Kurys also said that the prosecutor’s office received only on Tuesday a motion from the defense team requesting the receipt of the case materials.

“It will be considered within the term established by law, and the materials will be passed to the defense team,” he said.

As reported, Scherban, a member of the Liberal Party’s executive committee and a parliamentarian, was gunned down while disembarking from a plane at the Donetsk airport on November 3, 1996. The killers fled the scene in a car. Scherban, his wife and a mechanic died from injuries on the spot. The plane’s flight engineer suffered injuries to his neck and later died in a hospital. Law enforcement agencies ruled out a political motive behind the crime.

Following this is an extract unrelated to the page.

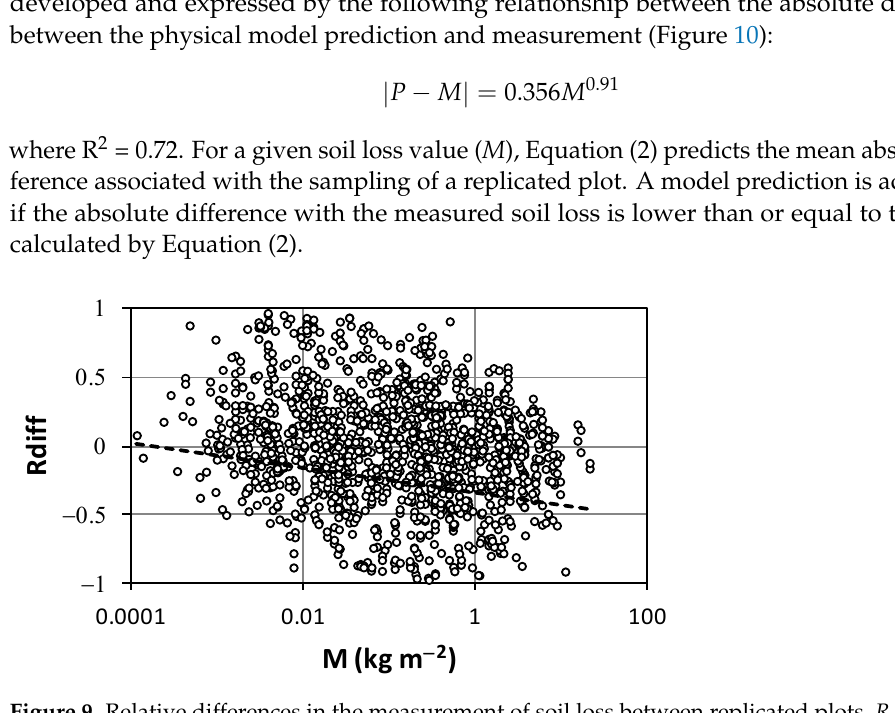
Figure 9. Relative differences in the measurement of soil loss between replicated plots, R diff , vs. the measured soil loss value, M , for all plots established at the Sparacia and Masse stations (modified from [41]).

Scherban’s son, Ruslan Scherban, a member of the Donetsk Regional Council, said at a press conference on April 4, 2012 that he had passed documents indicating to Tymoshenko’s and Lazarenko’s possible involvement in his father’s murder to the Prosecutor General’s Office.

On August 9, 2012, First Deputy Prosecutor General Renat Kuzmin said that the Prosecutor General’s Office possessed enough evidence to charge Tymoshenko with complicity in the 1996 murder of MP Yevhen Scherban.

On January 18, 2013, Prosecutor General Viktor Pshonka said at a briefing on January 18 that the Prosecutor General’s Office had finished its investigation into the criminal case on the murder of MP Scherban, who was shot dead in 1996, and that Tymoshenko had been notified of being suspected of having organized the crime, along with Lazarenko.

Tymoshenko and Lazarenko have categorically denied being involved in the murder.